KUR’AN İKLİMİ- – İslâm’a Davette Kur’ânî Metotlar

Yüce Allah, Nahl Sûresi 125. âyette şöyle buyurmaktadır:
﴿ادْعُ إِلَى سَبِيلِ رَبِّكَ بِالْحِكْمَةِ وَالْمَوْعِظَةِ الْحَسَنَةِ وَجَادِلْهُمْ بِالَّتِي هِيَ أَحْسَنُ إِنَّ رَبَّكَ هُوَ أَعْلَمُ بِمَنْ ضَلَّ عَنْ سَبِيلِهِ وَهُوَ أَعْلَمُ بِالْمُهْتَدِينَ﴾
“(Resûlüm!) Sen, Rabbinin yoluna (İslâm’a) hikmet ve güzel öğütle çağır ve onlarla en güzel şekilde mücadele et! Rabbin, kendi yolundan sapanları en iyi bilendir ve O, hidayete erenleri de çok iyi bilir.”
Yüce Allah, bu âyette katında makbul olan İslâm dinine nasıl davet edileceğinin metodunu açıklamaktadır. Bu âyette üç çeşit davet metodu belirtilmektedir. Bunlar âyetteki sıraya göre:
1. Allah’ın yoluna hikmetle davet etmek,
2. Allah’ın yoluna güzel öğütle davet etmek,
3. Allah’ın yoluna en güzel biçimde mücadele ederek davet etmek.
Her şeyin bir yöntem ve metodu olduğu gibi İslâmî davetin de elbette bir metotla yapılması gerekir. Zira ecdadımız “Usûlsüz vüsûl olmaz.” demişlerdir. Yani bir amaca, gayeye ulaşmak istiyorsanız mutlaka o işi bir usûl dâhilinde yapmanız gerekir. Nitekim Hz. Peygamber, bugüne göre ilim ve tekniğin sıfır olduğu bir zamanda İslâm dinini insanlara öyle bir tebliğ etmiştir ve irşad görevini yapmıştır ki, 23 yıl içerisinde tarihte eşine rastlanmayan büyük ve muhteşem bir devrimi gerçekleştirmiştir. Bunu yaparken de elbette Kur’ân’ın ön gördüğü davet ve tebliğ metodunu kullanmış ve başarıya ulaşmıştır.

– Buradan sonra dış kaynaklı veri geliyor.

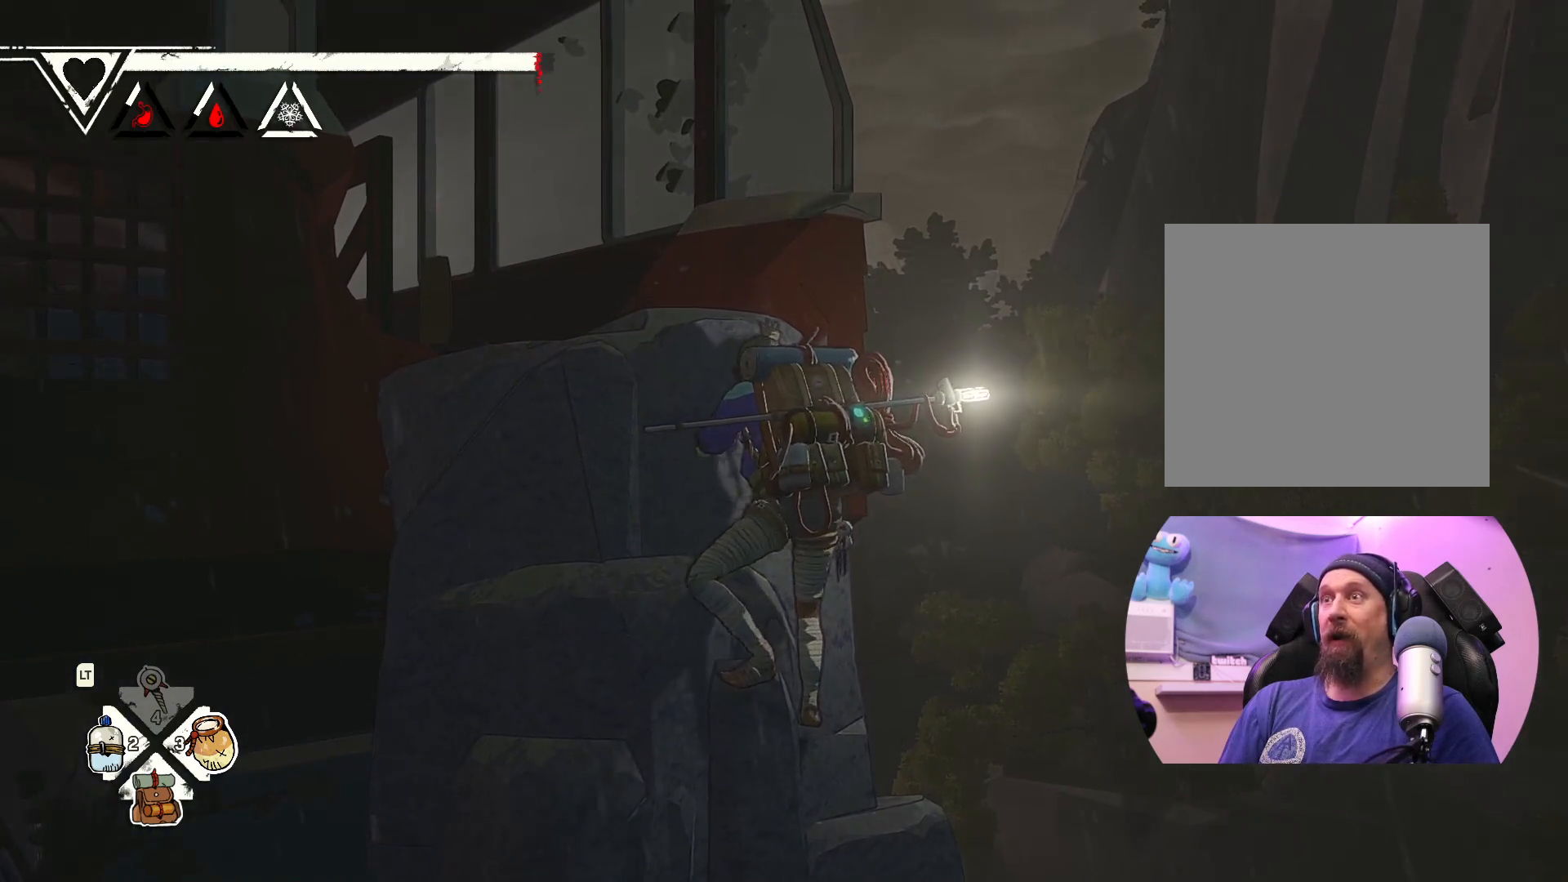
{"buttons": [], "left_stick": "center", "right_stick": "center", "events": []}
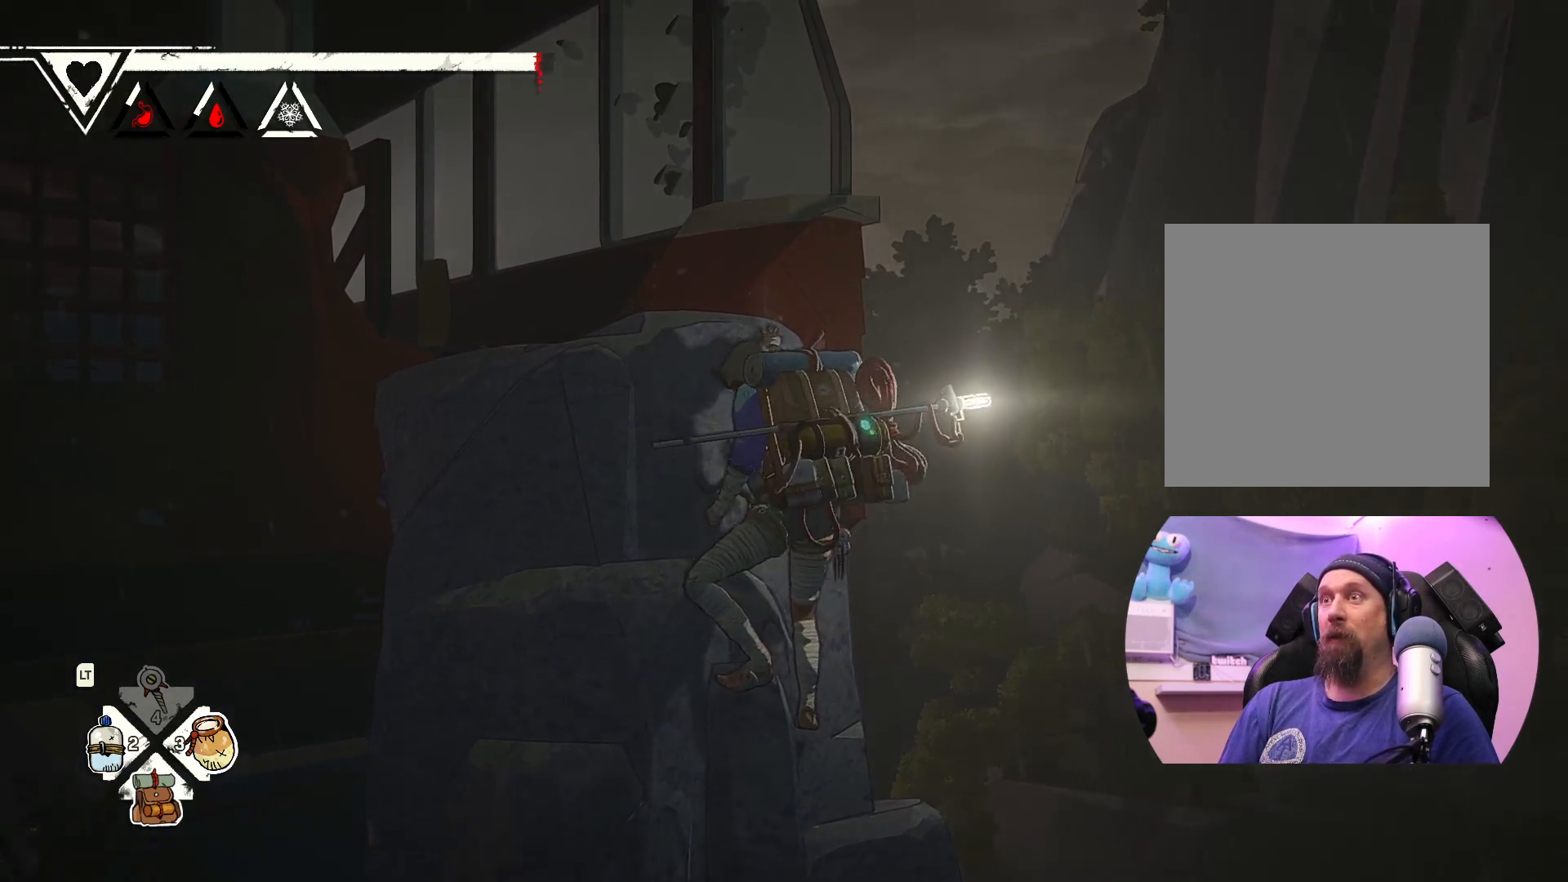
{"buttons": [], "left_stick": "center", "right_stick": "center", "events": []}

Âyetteki “hikmet ve güzel öğütle Rabbinin yoluna davet et.” ifadesindeki rabbin yolundan kasıt İslâm dinidir. Âyette kimlerin hikmet ve güzel öğütle İslâm’a davet edilmesi gerektiği açıklanmamıştır. Acaba müşrikler mi, ehl-i kitap mı, münafıklar mı yoksa Müslümanlar mı hikmet ve güzel öğütle davet edileceklerdir? Bu davetin muhataplarının kimler olacağı belirtilmemiştir. Âyette yüklemin zikredilmemesi, hitabın umûmî olduğuna işaret etmektedir.[1] Zira Kur’ân-ı Kerîm, tek bir zümreyi değil, bütün insanları hidayete erdirmek için indirilmiş olan son ilâhî kitaptır. Bu durumda bütün insanlar, Kur’ân-ı Kerîm’in davet kapsamına girmektedirler.[2]
Bu âyetten İslâm’a davet edilecek insanların üç grup halinde değerlendirilmesi gerektiği anlaşılmaktadır. Burada âyetin ön gördüğü davet metotlarını teker teker kısaca açıklamak istiyoruz.
1. Allah Yoluna/İslâm’a Hikmetle Davet Etmek
İslâm’a davet metotlarının birincisi, hikmetle davet etmektir. İslâm dinine hikmetle davet edilecek olan insanlar, gerçeği öğrenmek isteyen, anlayışlı ve olgun insanlardır. Onların kesin delillerle davet edilmesi doğru olur ki, kesin delil ise hikmettir. Hikmet kavramı çok geniş anlamları olan zengin bir kavramdır. Ancak bu âyette geçen hikmet kelimesi başlıca şu manalara gelmektedir:
1.Muhatapların kültür seviyesini gözeterek doyurucu, ikna edici, aynı zamanda bilimsel delillerle davet etmek.
2.Hakikati yansıtan belgelerle davet etmek.
3.Muhataba faydalı olacak, akıllara ışık tutan ve vicdanları harekete geçirebilecek örnekler vermek suretiyle davet etmek.[3]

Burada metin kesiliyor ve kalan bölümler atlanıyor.